Mit den ersten Strahlen der Morgensonne hörte man die Pferde der heranreitenden Horden. Wie ein unaufhaltsamer Sandsturm kamen sie über die Stadt. Die Mongolen unter Chülegü bei der Belagerung Bagdads
So wie die Morgensonne die Stadt in ein tiefes Rot tauchte, dass allen Kindern Allahs einen schönen Tag in der Stadt Bagdad, dem Geschenk Gottes verhieß, so tauchten die Reiterhorden des Chülegü das einstmals so glorreiche Bagdad in ein noch tieferes Rot – entstanden aus dem Blut der Getöteten und Geschändeten.
Frauen, Kinder und Männer vor keinem machten die Boten des Todes halt.
Allahs prachtvolle Stadt wurde bis auf die Grundmauern zerstört, aller ihrer Pracht und Weisheit beraubt und fast alles menschliche Leben aus ihr getilgt.

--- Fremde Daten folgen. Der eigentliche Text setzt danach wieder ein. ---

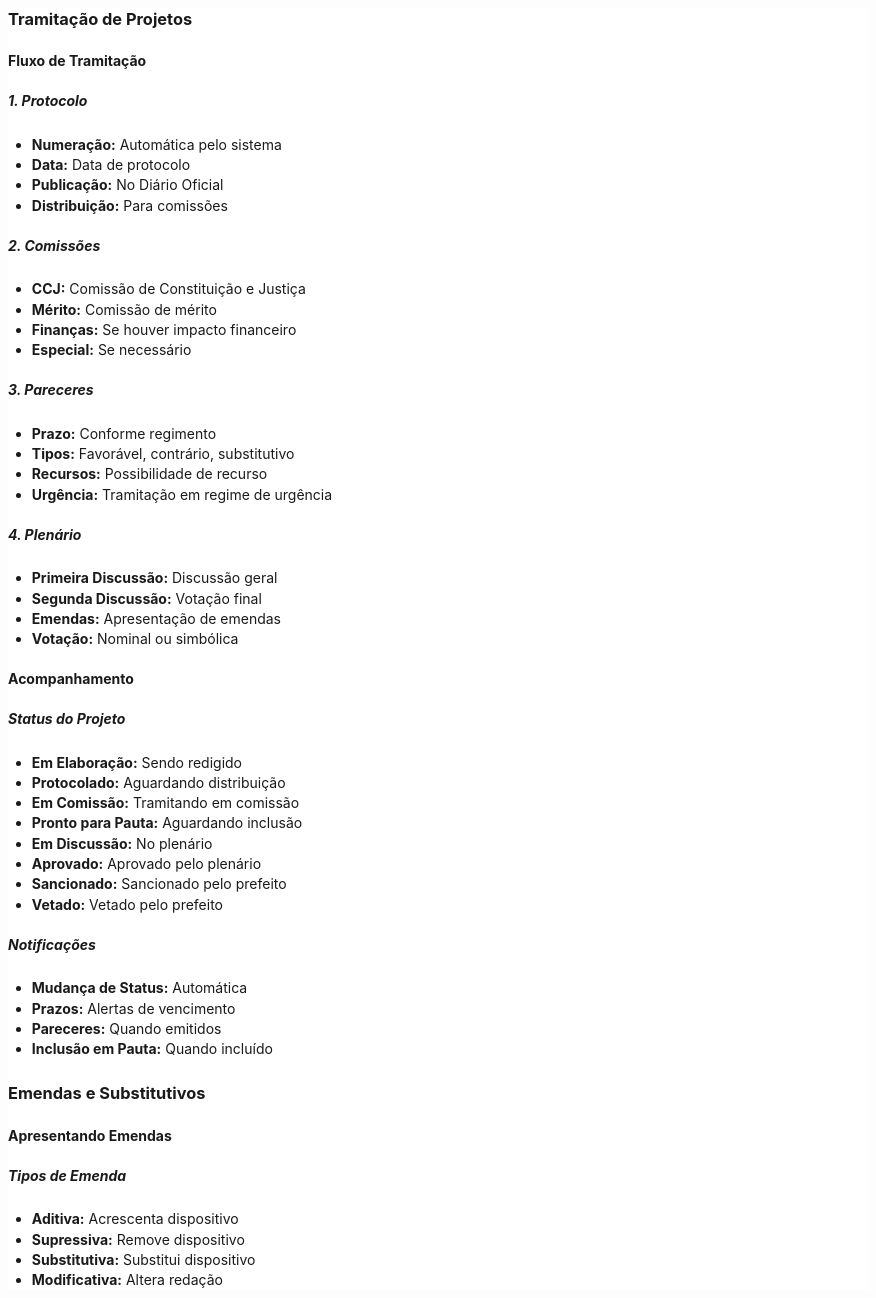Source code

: ### Tramitação de Projetos

#### Fluxo de Tramitação

##### 1. Protocolo
- **Numeração:** Automática pelo sistema
- **Data:** Data de protocolo
- **Publicação:** No Diário Oficial
- **Distribuição:** Para comissões

##### 2. Comissões
- **CCJ:** Comissão de Constituição e Justiça
- **Mérito:** Comissão de mérito
- **Finanças:** Se houver impacto financeiro
- **Especial:** Se necessário

##### 3. Pareceres
- **Prazo:** Conforme regimento
- **Tipos:** Favorável, contrário, substitutivo
- **Recursos:** Possibilidade de recurso
- **Urgência:** Tramitação em regime de urgência

##### 4. Plenário
- **Primeira Discussão:** Discussão geral
- **Segunda Discussão:** Votação final
- **Emendas:** Apresentação de emendas
- **Votação:** Nominal ou simbólica

#### Acompanhamento

##### Status do Projeto
- **Em Elaboração:** Sendo redigido
- **Protocolado:** Aguardando distribuição
- **Em Comissão:** Tramitando em comissão
- **Pronto para Pauta:** Aguardando inclusão
- **Em Discussão:** No plenário
- **Aprovado:** Aprovado pelo plenário
- **Sancionado:** Sancionado pelo prefeito
- **Vetado:** Vetado pelo prefeito

##### Notificações
- **Mudança de Status:** Automática
- **Prazos:** Alertas de vencimento
- **Pareceres:** Quando emitidos
- **Inclusão em Pauta:** Quando incluído

### Emendas e Substitutivos

#### Apresentando Emendas

##### Tipos de Emenda
- **Aditiva:** Acrescenta dispositivo
- **Supressiva:** Remove dispositivo
- **Substitutiva:** Substitui dispositivo
- **Modificativa:** Altera redação
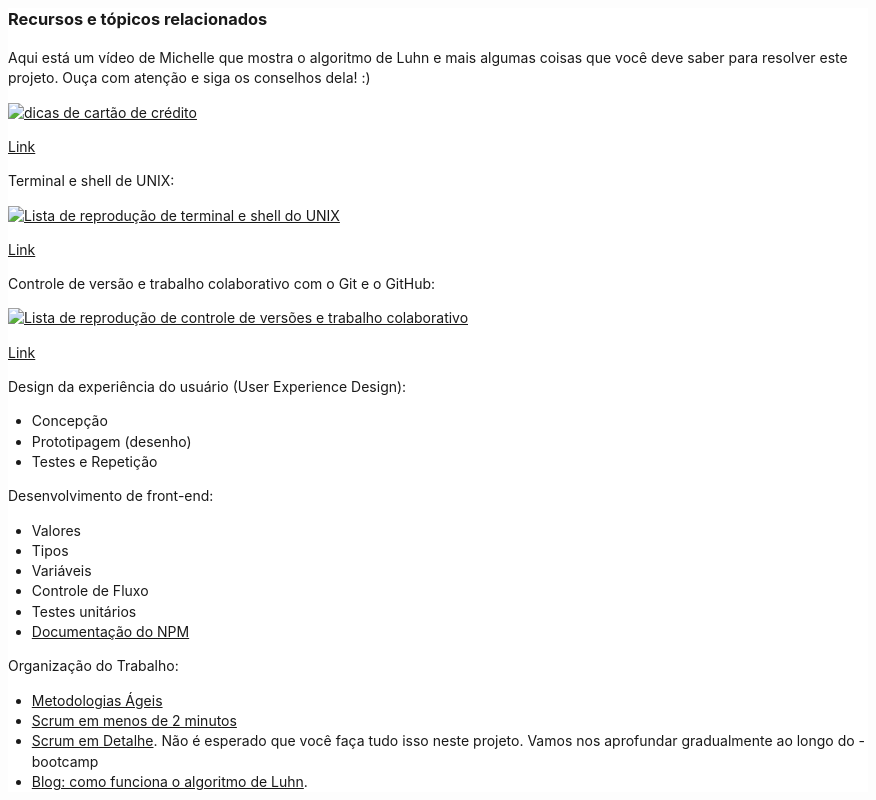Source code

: ### Recursos e tópicos relacionados

Aqui está um vídeo de Michelle que mostra o algoritmo de Luhn e mais algumas coisas que você deve saber para resolver este projeto. Ouça com atenção e siga os conselhos dela! :)

[![dicas de cartão de crédito](https://img.youtube.com/vi/f0zL6Ot9y_w/0.jpg)](https://www.youtube.com/watch?v=f0zL6Ot9y_w)

[Link](https://www.youtube.com/watch?v=f0zL6Ot9y_w)

Terminal e shell de UNIX:

[![Lista de reprodução de terminal e shell do UNIX](https://img.youtube.com/vi/GB35Eyb-J4c/0.jpg)](https://www.youtube.com/playlist?list=PLiAEe0-R7u8nGH5TEHfSTeDNIvjZFe_Yd)

[Link](https://www.youtube.com/playlist?list=PLiAEe0-R7u8nGH5TEHfSTeDNIvjZFe_Yd)

Controle de versão e trabalho colaborativo com o Git e o GitHub:

[![Lista de reprodução de controle de versões e trabalho colaborativo ](https://img.youtube.com/vi/F1EoBbvhaqU/0.jpg)](https://www.youtube.com/playlist?list=PLiAEe0-R7u8k9o3PbT3_QdyoBW_RX8rnV)

[Link](https://www.youtube.com/playlist?list=PLiAEe0-R7u8k9o3PbT3_QdyoBW_RX8rnV)

Design da experiência do usuário (User Experience Design):

* Concepção
* Prototipagem (desenho)
* Testes e Repetição

Desenvolvimento de front-end:

* Valores
* Tipos
* Variáveis
* Controle de Fluxo
* Testes unitários
* [Documentação do NPM](https://docs.npmjs.com/)

Organização do Trabalho:

* [Metodologias Ágeis](https://www.youtube.com/watch?v=v3fLx7VHxGM)
* [Scrum em menos de 2 minutos](https://www.youtube.com/watch?v=TRcReyRYIMg)
* [Scrum em Detalhe](https://www.youtube.com/watch?v=nOlwF3HRrAY&t=297s). Não é esperado que você faça tudo isso neste projeto. Vamos nos aprofundar gradualmente ao longo do - bootcamp
* [Blog: como funciona o algoritmo de Luhn](http://www.quobit.mx/asi-funciona-el-algoritmo-de-luhn-para-generar-numeros-de-tarjetas-de-credito.html).
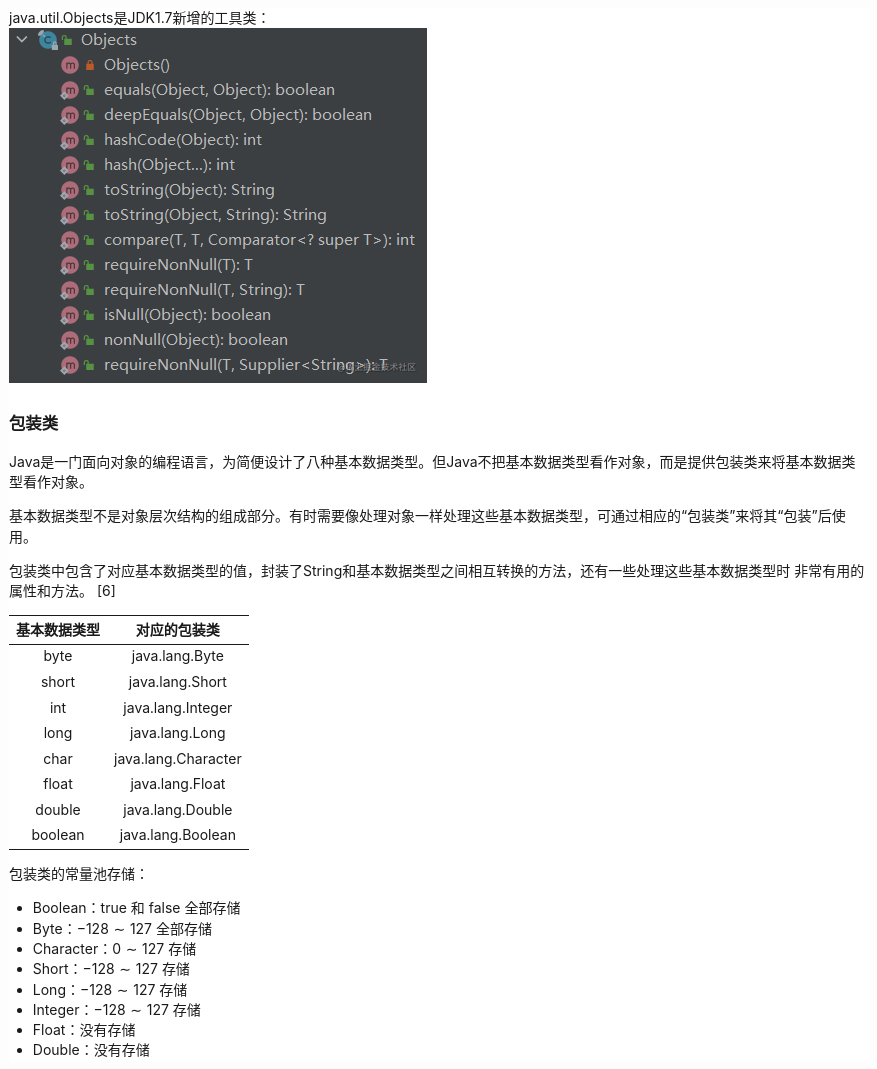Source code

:java.util.Objects是JDK1.7新增的工具类：<br>
![](../../../images/软件工程/程序设计/变量与类型/2.png)

### 包装类

Java是一门面向对象的编程语言，为简便设计了八种基本数据类型。但Java不把基本数据类型看作对象，而是提供包装类来将基本数据类型看作对象。 

基本数据类型不是对象层次结构的组成部分。有时需要像处理对象一样处理这些基本数据类型，可通过相应的“包装类”来将其“包装”后使用。 

包装类中包含了对应基本数据类型的值，封装了String和基本数据类型之间相互转换的方法，还有一些处理这些基本数据类型时 非常有用的属性和方法。 [6]

|基本数据类型 |对应的包装类| 
|:----:|:----:|
|byte| java.lang.Byte |
|short| java.lang.Short |
|int| java.lang.Integer |
|long| java.lang.Long |
|char| java.lang.Character|
|float| java.lang.Float |
|double| java.lang.Double|
|boolean| java.lang.Boolean|

包装类的常量池存储：
- Boolean：true 和 false 全部存储
- Byte：$-128\sim{}127$ 全部存储
- Character：$0\sim{}127$ 存储
- Short：$-128\sim{}127$ 存储
- Long：$-128\sim{}127$ 存储
- Integer：$-128\sim{}127$ 存储
- Float：没有存储
- Double：没有存储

Wo noch gestern die große gottgefällige Metropole des Zweistromlandes über allem erblühte sind heute nur noch rauchende Trümmer und schreiende Menschen zu sehen. Überragt von einer Pyramide aus Schädeln, die höher war als es alle Minarette und Türme der großartigen Stadt jemals zuvor gewesen waren.
Was von Menschenhand unter Allahs Schutz in Jahrhunderten errichtet wurde, wurde an nur einem einzigen Tag von den Henkern des Teufels aus der mongolischen Steppe für immer zerstört.
Auch die großartigste aller Bibliotheken, die Bayt al Hikmah, in der alles Wissen der Welt vereint war ist nicht mehr als eine leere Hülle, alle Bücher und Schriften versanken im vom Blut Hunderttausender rotgefärbten Tigris.

Mit der Eroberung Bagdads durch den Mongolenfürsten Chülegü, einem Enkel des berühmten Dschingis Khan, ging das Kalifat der Abbasiden endgültig zu Grunde.
Damit endete ein Prozess des Niederganges, der bereits seit fast 400 Jahren in Gang war.
Die Erstürmung Bagdads am 10. Februar 1258, bei der auch der letzte abbasidische Kalif, Al-Mustasim gefangen wurde (10 Tage später wurde er hingerichtet) stellt einen Höhepunkt der Grausamkeit des ohnehin als extrem brutal geltenden Chülegü dar.
Chronisten sprechen von bis zu 250.000 Ermordeten. Wie viele weitere Menschen verwundet oder gefoltert wurden ist unklar.
Aus den Schädeln der Erschlagenen soll eine riesige Pyramide in der Stadt errichtet worden sein.
Die Inhaftierung des letzten Abbasiden-Kalifen al-Mutasim in einer Darstellung aus dem 15. Jahrhundert
Chülegü zerstörte auch das in der Stadt angesammelte Wissen, indem er die Bücher der Bibliothek der Akademie „Haus der Weisheit“ in den Tigris werfen und die Akademie zerstören ließ. Damit setzte er seine Politik der Zerstörung des Wissens anderer Kulturen fort, so wie er es auch bei der Erstürmung der Ismailiten-Burg Alamut zwei Jahre zuvor getan hatte.
Auch die komplexe Infrastruktur rund um die Stadt wurde weitestgehend zerstört. Vor allem die Zerstörung der komplizierten Bewässerungssysteme, die das Zweistromland weit rund um Bagdad zu einer grünen Insel in der Wüste gemacht hatten und es der Stadt ermöglichten zur größten (oder zweitgrößten) Stadt der Welt zu wachsen, hatte katastrophale Auswirkungen auf die ganze Region. Die Wüste holte sich das ihr abgetrotzte Land zurück und der einstmals blühende Garten des Zweistromlandes verödete mehr und mehr.
Die Zerstörung Bagdads ist einer der Gründe, für den bis heute andauernden Hass zwischen Schiiten und Sunniten, da die Sunniten den Schiiten vorwarfen, die Mongolen beim Sturm auf Bagdad unterstützt zu haben.
An Stelle der vormals bedeutendsten Metropole einer riesigen Region trat für viele Jahrhunderte eine nahezu bedeutungslose Gegend.